For two other paintings in which the same woman appears see:
a) Sotheby's, Arts of the Islamic World, 19th October 2016, lot 208, subsequently offered in these rooms, Bonhams, Islamic and Indian Art Online Sale, 20–28 October 2022, lot 118, seated in front of a window in a European-style chair, with a similar vase and low table with objects on the floor beside her, but facing in the opposite direction to our painting. Both Bonhams and Sotheby's described her as a princess.
b) Victoria and Albert Museum (acc. no. 03525(IS)); see M. Archer, Company Paintings: Indian Paintings of the British Period, London 1992, pp. 164-165, no. 145. The woman is this time shown standing (on the right of the painting, wearing a very similar head ornament) as part of a troupe of dancing-girls and musicians performing before an audience underneath a canopy on a terrace.
Further comparison, in terms of style and broad composition, can be drawn with two paintings depicting the Mughal Emperor Akbar II, and Maharajah Ranjit Singh, from a Delhi album of the 1830s depicting various rulers (see Christie's, Arts of India, 24th September 2003, lots 122 and 124); and a painting depicting two government ministers seated on a terrace with the same low balustrade and trees and bushes in the background, sold in these rooms, Bonhams, Islamic and Indian Art Online Sale, 4th-18th June 2019, lot 68, and subsequently with Oliver Forge and Brendan Lynch, Court Paintings from India and Persia, 2020, no. 22.
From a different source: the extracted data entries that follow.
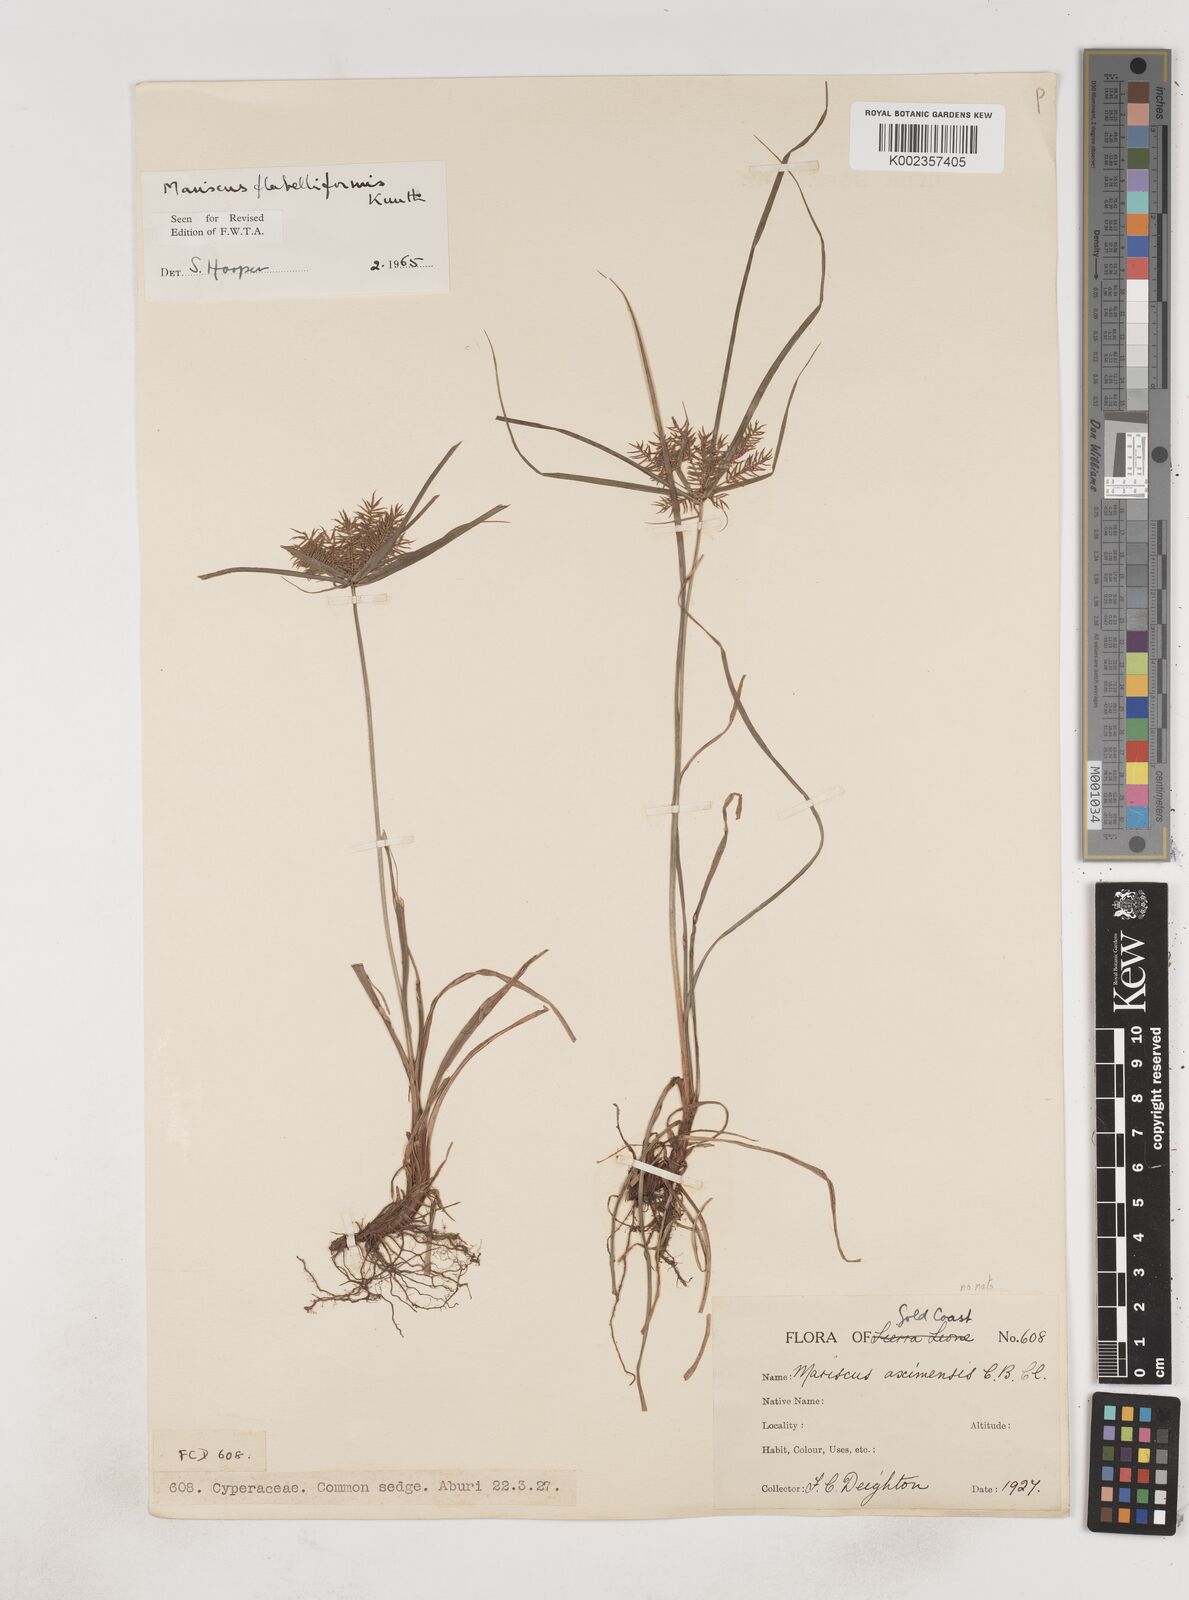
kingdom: Plantae
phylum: Tracheophyta
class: Liliopsida
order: Poales
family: Cyperaceae
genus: Cyperus
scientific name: Cyperus tenuis
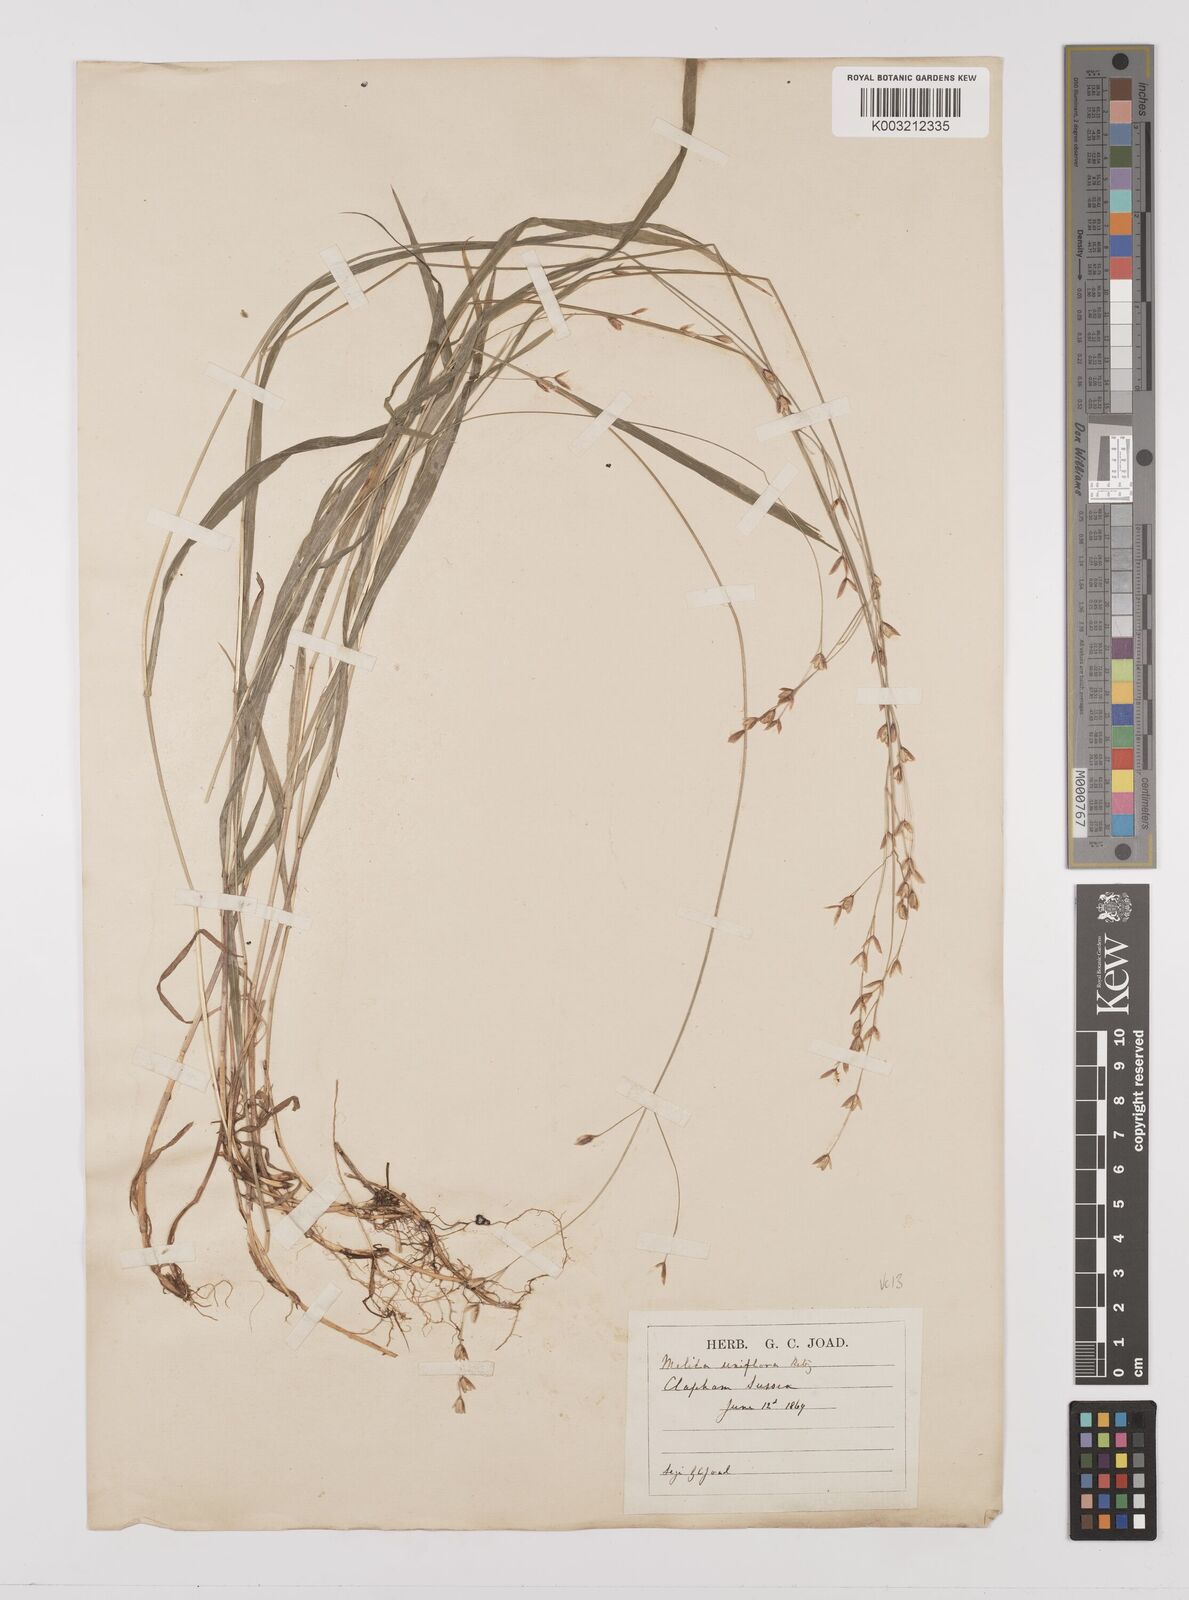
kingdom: Plantae
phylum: Tracheophyta
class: Liliopsida
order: Poales
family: Poaceae
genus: Melica
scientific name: Melica uniflora
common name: Wood melick
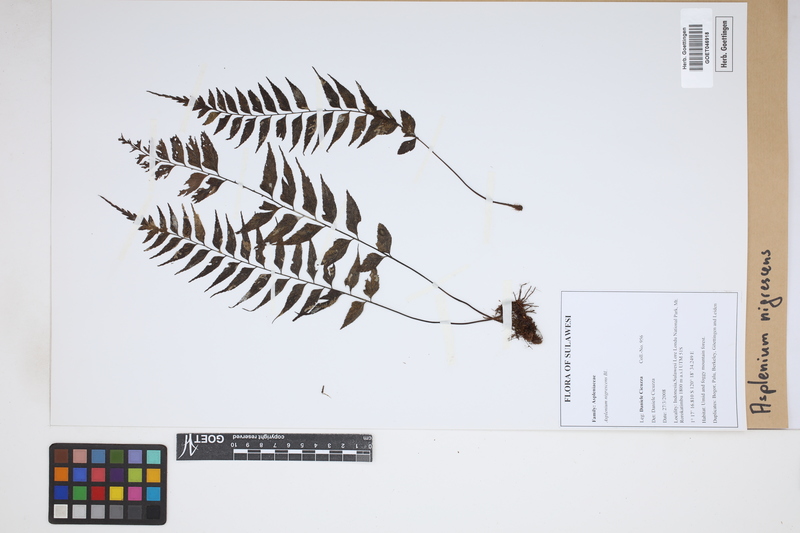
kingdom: Plantae
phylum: Tracheophyta
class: Polypodiopsida
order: Polypodiales
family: Aspleniaceae
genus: Asplenium
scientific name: Asplenium nigrescens
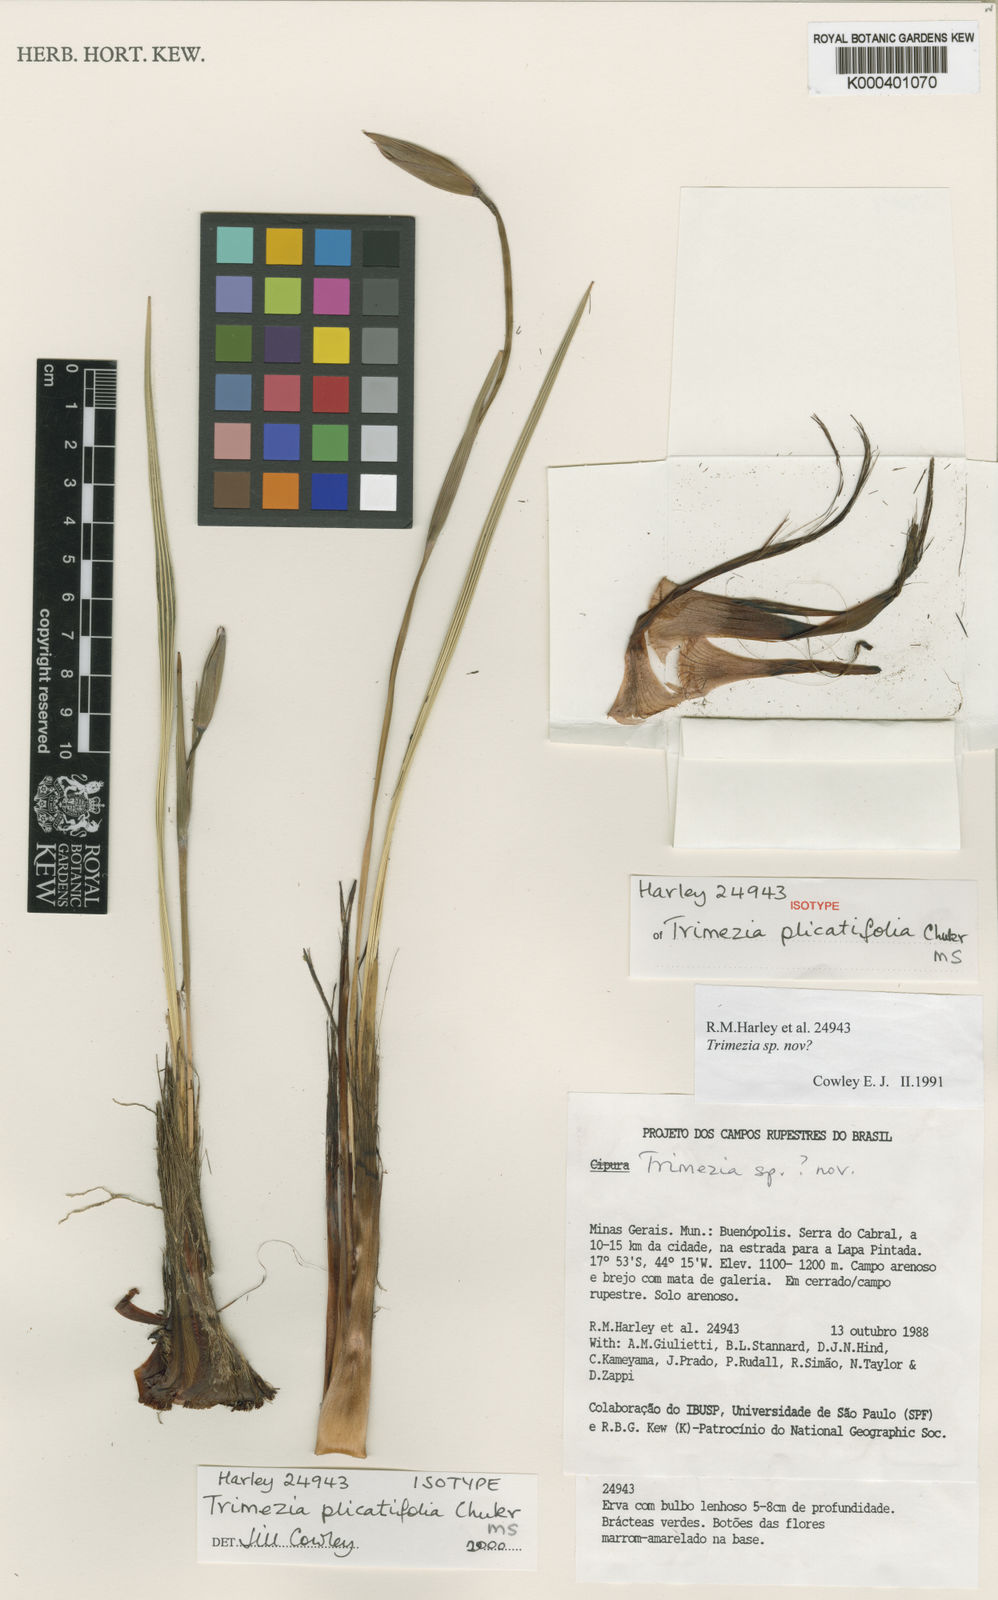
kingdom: Plantae
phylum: Tracheophyta
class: Liliopsida
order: Asparagales
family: Iridaceae
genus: Trimezia
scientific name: Trimezia plicatifolia
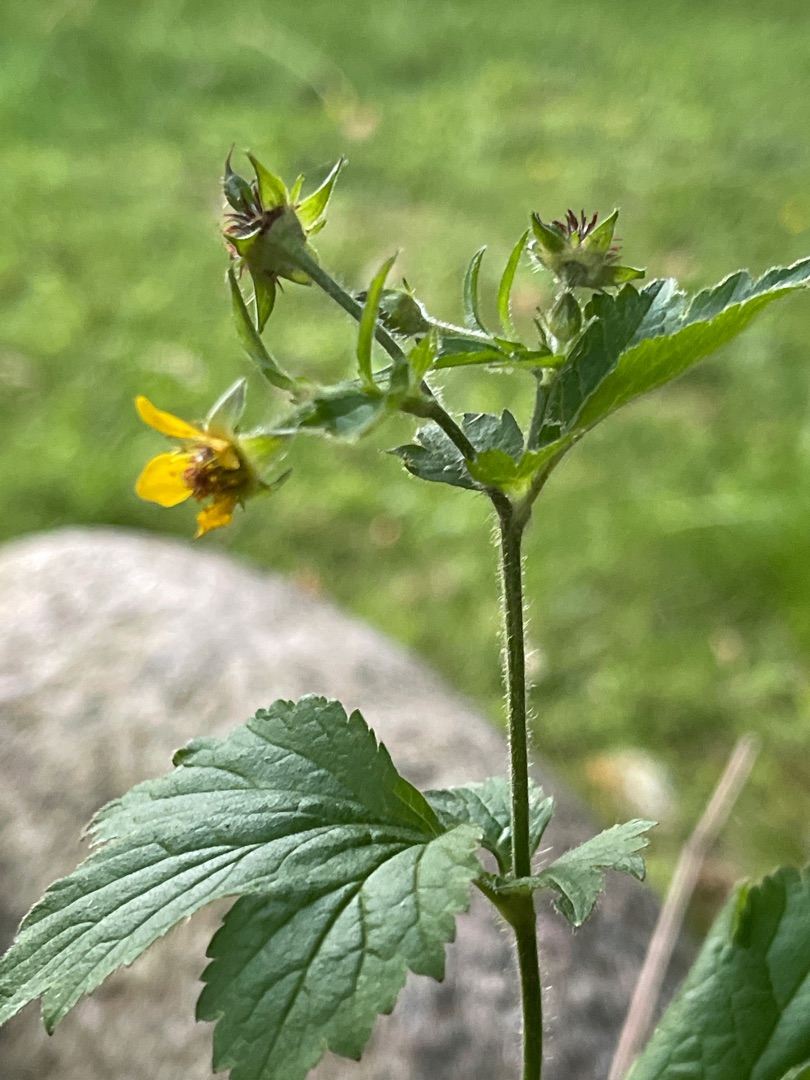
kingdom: Plantae
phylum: Tracheophyta
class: Magnoliopsida
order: Rosales
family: Rosaceae
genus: Geum
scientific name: Geum urbanum
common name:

Additional note: the nautch dancer can confidently be identified as Sharfa of Hansi, a town in modern Haryana one hundred kilometres west of Delhi. This is based on the same woman appearing in a painting (standing at far right) of a troupe of dancing-girls and musicians performing underneath a canopy on a terrace in which every figure is named in Persian (Victoria and Albert Museum, acc. no. 03525(IS)).